Ni que le contestara ahora.

Y tampoco que se lo hubiera contado entonces.

Cuando entraron en la habitación estaba todo igual.

Reinhart y Münster estaban en sus sillas junto a la puerta. El asesino se aplastaba detrás de la mesa junto a la pared opuesta. El aire era pesado y un poco dulzón y Van Veeteren se preguntó si tampoco se habría dicho ninguna palabra allí dentro.

Ella dio tres pasos en su dirección. Se detuvo detrás de la silla del comisario y puso las manos en el respaldo.

Él levantó la mirada.
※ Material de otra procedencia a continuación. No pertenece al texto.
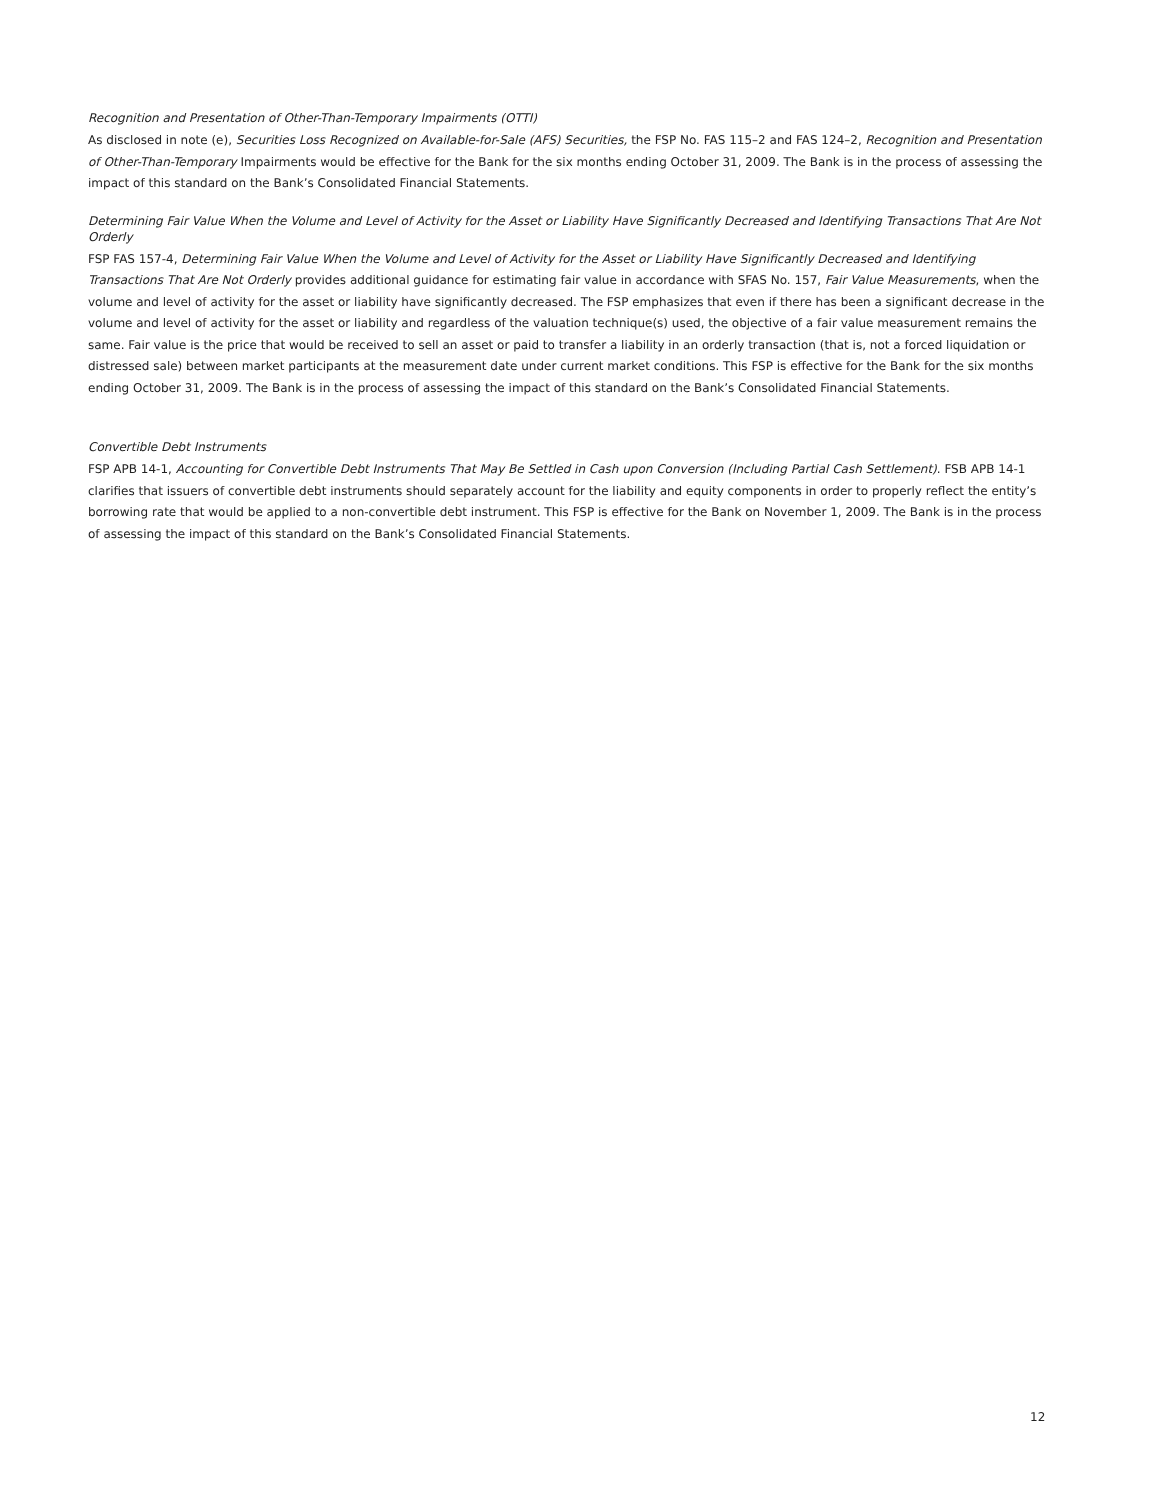Recognition and Presentation of Other-Than-Temporary Impairments (OTTI)
As disclosed in note (e), Securities Loss Recognized on Available-for-Sale (AFS) Securities, the FSP No. FAS 115–2 and FAS 124–2, Recognition and Presentation of Other-Than-Temporary Impairments would be effective for the Bank for the six months ending October 31, 2009. The Bank is in the process of assessing the impact of this standard on the Bank’s Consolidated Financial Statements.
Determining Fair Value When the Volume and Level of Activity for the Asset or Liability Have Significantly Decreased and Identifying Transactions That Are Not Orderly
FSP FAS 157-4, Determining Fair Value When the Volume and Level of Activity for the Asset or Liability Have Significantly Decreased and Identifying Transactions That Are Not Orderly provides additional guidance for estimating fair value in accordance with SFAS No. 157, Fair Value Measurements, when the volume and level of activity for the asset or liability have significantly decreased. The FSP emphasizes that even if there has been a significant decrease in the volume and level of activity for the asset or liability and regardless of the valuation technique(s) used, the objective of a fair value measurement remains the same. Fair value is the price that would be received to sell an asset or paid to transfer a liability in an orderly transaction (that is, not a forced liquidation or distressed sale) between market participants at the measurement date under current market conditions. This FSP is effective for the Bank for the six months ending October 31, 2009. The Bank is in the process of assessing the impact of this standard on the Bank’s Consolidated Financial Statements.
Convertible Debt Instruments
FSP APB 14-1, Accounting for Convertible Debt Instruments That May Be Settled in Cash upon Conversion (Including Partial Cash Settlement). FSB APB 14-1 clarifies that issuers of convertible debt instruments should separately account for the liability and equity components in order to properly reflect the entity’s borrowing rate that would be applied to a non-convertible debt instrument. This FSP is effective for the Bank on November 1, 2009. The Bank is in the process of assessing the impact of this standard on the Bank’s Consolidated Financial Statements.
12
La mandíbula inferior empezó a temblarle.

– ¿Rolf? -dijo ella.

Hubo una sombra de alegre sorpresa en su voz, pero fue destruida inmediata y brutalmente por la realidad.

Rolf Ringmar se derrumbó lentamente sobre la mesa.

44

– Esto es un verdadero drama del destino -dijo Van Veeteren cerrando la portezuela del coche-. Hay una inevitabilidad en ello desde el principio… ya sabes que el incesto era considerado como uno de los peores crímenes que podían cometerse. Un crimen dirigido contra los dioses, sencillamente.
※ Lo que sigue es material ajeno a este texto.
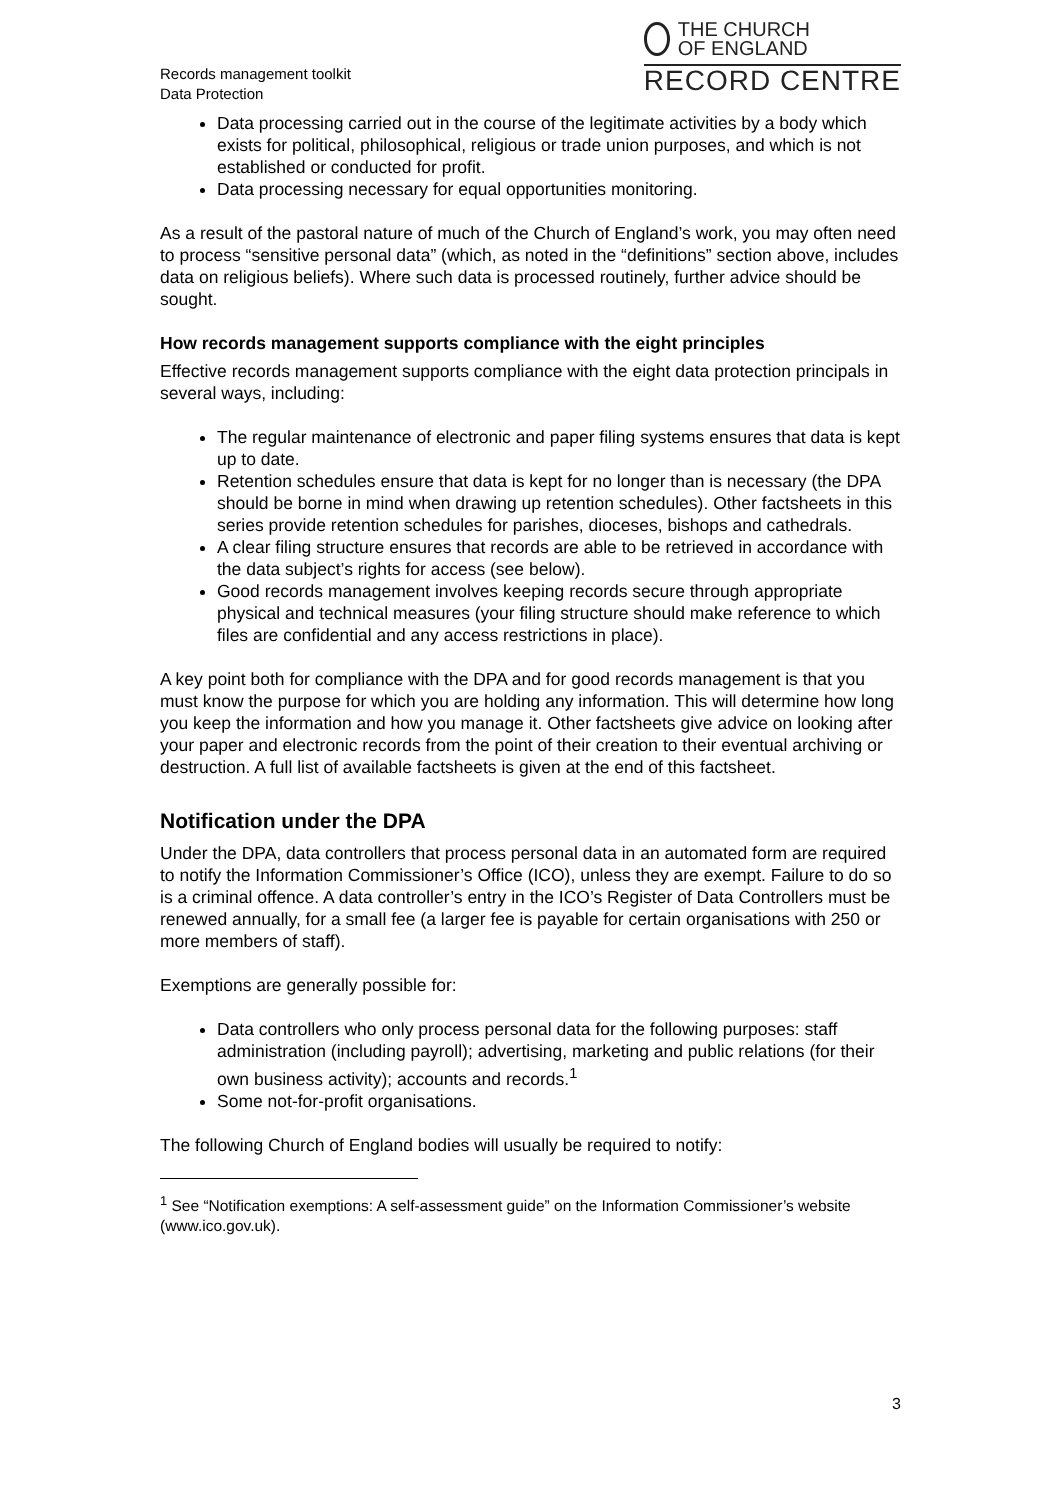Records management toolkit
Data Protection
THE CHURCH
OF ENGLAND
RECORD CENTRE
Data processing carried out in the course of the legitimate activities by a body which exists for political, philosophical, religious or trade union purposes, and which is not established or conducted for profit.
Data processing necessary for equal opportunities monitoring.
As a result of the pastoral nature of much of the Church of England’s work, you may often need to process “sensitive personal data” (which, as noted in the “definitions” section above, includes data on religious beliefs). Where such data is processed routinely, further advice should be sought.
How records management supports compliance with the eight principles
Effective records management supports compliance with the eight data protection principals in several ways, including:
The regular maintenance of electronic and paper filing systems ensures that data is kept up to date.
Retention schedules ensure that data is kept for no longer than is necessary (the DPA should be borne in mind when drawing up retention schedules). Other factsheets in this series provide retention schedules for parishes, dioceses, bishops and cathedrals.
A clear filing structure ensures that records are able to be retrieved in accordance with the data subject’s rights for access (see below).
Good records management involves keeping records secure through appropriate physical and technical measures (your filing structure should make reference to which files are confidential and any access restrictions in place).
A key point both for compliance with the DPA and for good records management is that you must know the purpose for which you are holding any information. This will determine how long you keep the information and how you manage it. Other factsheets give advice on looking after your paper and electronic records from the point of their creation to their eventual archiving or destruction. A full list of available factsheets is given at the end of this factsheet.
Notification under the DPA
Under the DPA, data controllers that process personal data in an automated form are required to notify the Information Commissioner’s Office (ICO), unless they are exempt. Failure to do so is a criminal offence. A data controller’s entry in the ICO’s Register of Data Controllers must be renewed annually, for a small fee (a larger fee is payable for certain organisations with 250 or more members of staff).
Exemptions are generally possible for:
Data controllers who only process personal data for the following purposes: staff administration (including payroll); advertising, marketing and public relations (for their own business activity); accounts and records.<sup>1</sup>
Some not-for-profit organisations.
The following Church of England bodies will usually be required to notify:
<sup>1</sup> See “Notification exemptions: A self-assessment guide” on the Information Commissioner’s website (www.ico.gov.uk).
3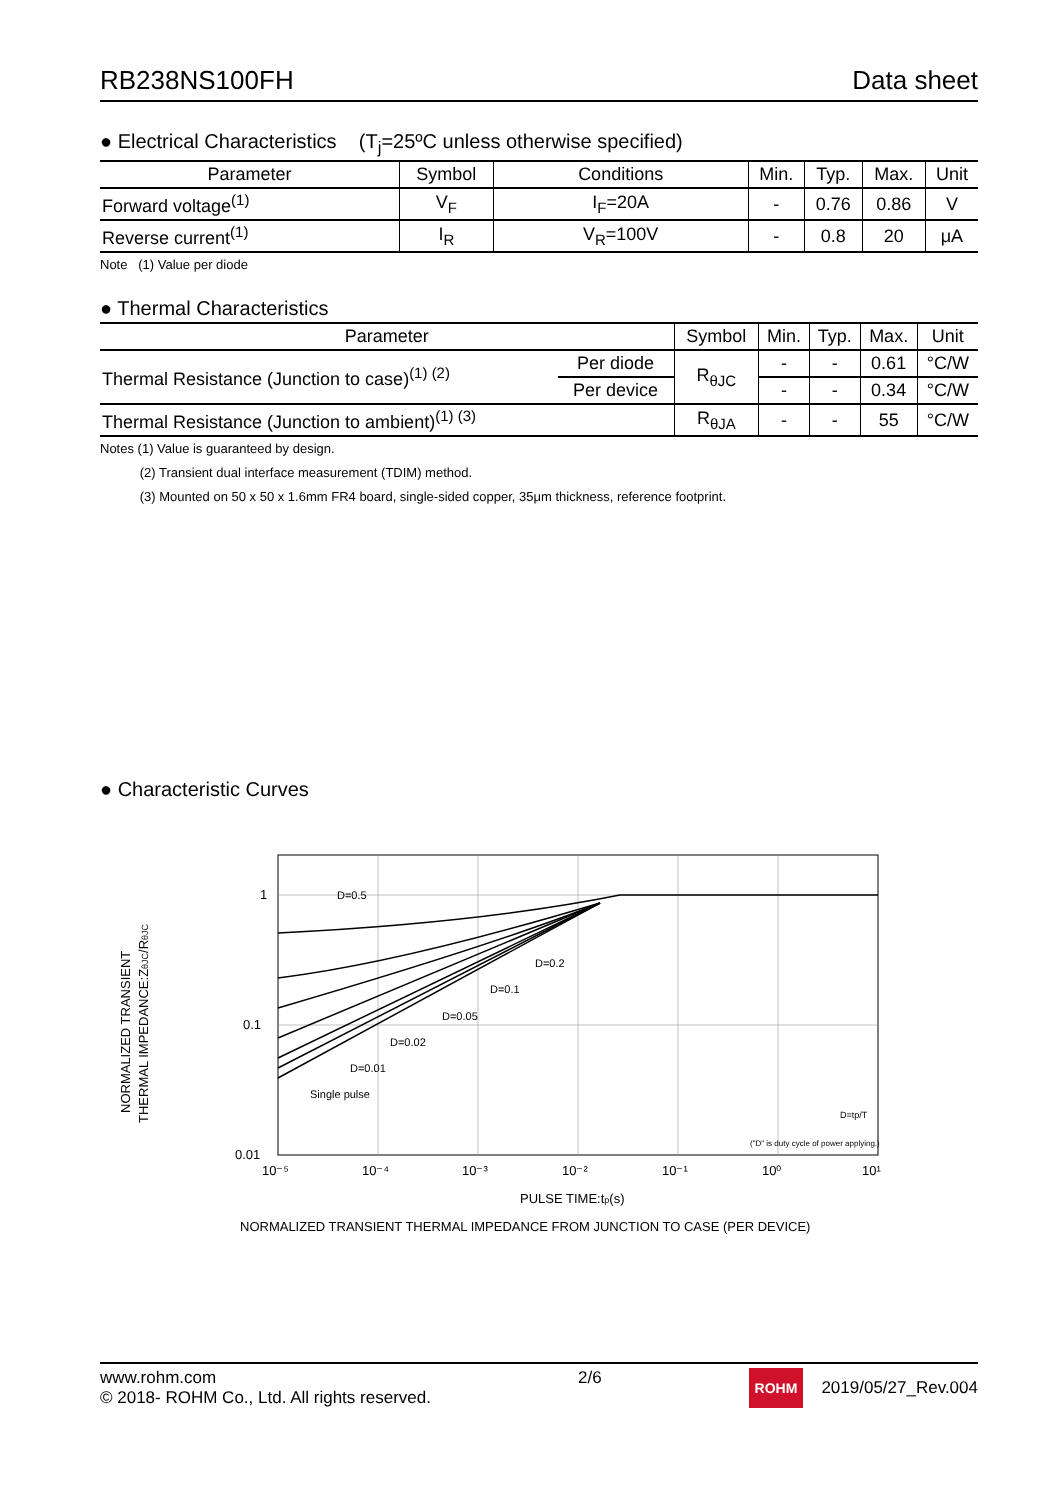RB238NS100FH Data sheet
● Electrical Characteristics (T<sub>j</sub>=25ºC unless otherwise specified)
| Parameter | Symbol | Conditions | Min. | Typ. | Max. | Unit |
| --- | --- | --- | --- | --- | --- | --- |
| Forward voltage<sup>(1)</sup> | V<sub>F</sub> | I<sub>F</sub>=20A | - | 0.76 | 0.86 | V |
| Reverse current<sup>(1)</sup> | I<sub>R</sub> | V<sub>R</sub>=100V | - | 0.8 | 20 | μA |
Note (1) Value per diode
● Thermal Characteristics
| Parameter | | Symbol | Min. | Typ. | Max. | Unit |
| --- | --- | --- | --- | --- | --- | --- |
| Thermal Resistance (Junction to case)<sup>(1) (2)</sup> | Per diode | R<sub>θJC</sub> | - | - | 0.61 | °C/W |
| | Per device | | - | - | 0.34 | °C/W |
| Thermal Resistance (Junction to ambient)<sup>(1) (3)</sup> | | R<sub>θJA</sub> | - | - | 55 | °C/W |
Notes (1) Value is guaranteed by design.
(2) Transient dual interface measurement (TDIM) method.
(3) Mounted on 50 x 50 x 1.6mm FR4 board, single-sided copper, 35μm thickness, reference footprint.
● Characteristic Curves
1
0.1
0.01
10⁻⁵
10⁻⁴
10⁻³
10⁻²
10⁻¹
10⁰
10¹
D=0.5
D=0.2
D=0.1
D=0.05
D=0.02
D=0.01
Single pulse
("D" is duty cycle of power applying.)
D=tp/T
NORMALIZED TRANSIENT
THERMAL IMPEDANCE:ZθJC/RθJC
PULSE TIME:tp(s)
NORMALIZED TRANSIENT THERMAL IMPEDANCE FROM JUNCTION TO CASE (PER DEVICE)
www.rohm.com
© 2018- ROHM Co., Ltd. All rights reserved.
2/6
ROHM 2019/05/27_Rev.004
Münster asintió. Dio marcha atrás para salir del aparcamiento.

– Imagínate -continuó Van Veeteren- que tienes trece o catorce años. Una pubertad temprana… sensible y en carne viva como una herida abierta. El muchacho camino de hacerse un hombre… los primeros pasos vacilantes. ¿Cuál es tu primer objeto de identificación?

– El padre -dijo Münster, y pensó: él ha pasado por esto.

– Así es. ¿Y qué hace tu padre? Beber y degradarse. Te pega. Te pega no sólo una vez sino noche tras noche, te atormenta, te ultraja… tu madre es demasiado débil para ponerse en medio. Le tiene tanto miedo como tú. Se hace como si no pasara nada. Se calla y se deja que continúe… se guarda en la familia. Tú no tienes defensa… ningún derecho: como educador y cabeza de familia, todos los derechos los tiene él. No tienes adónde ir, ningún sitio al que acudir en busca de consuelo… aunque sí, hay un sitio. Una única persona capaz de aliviar tus penas.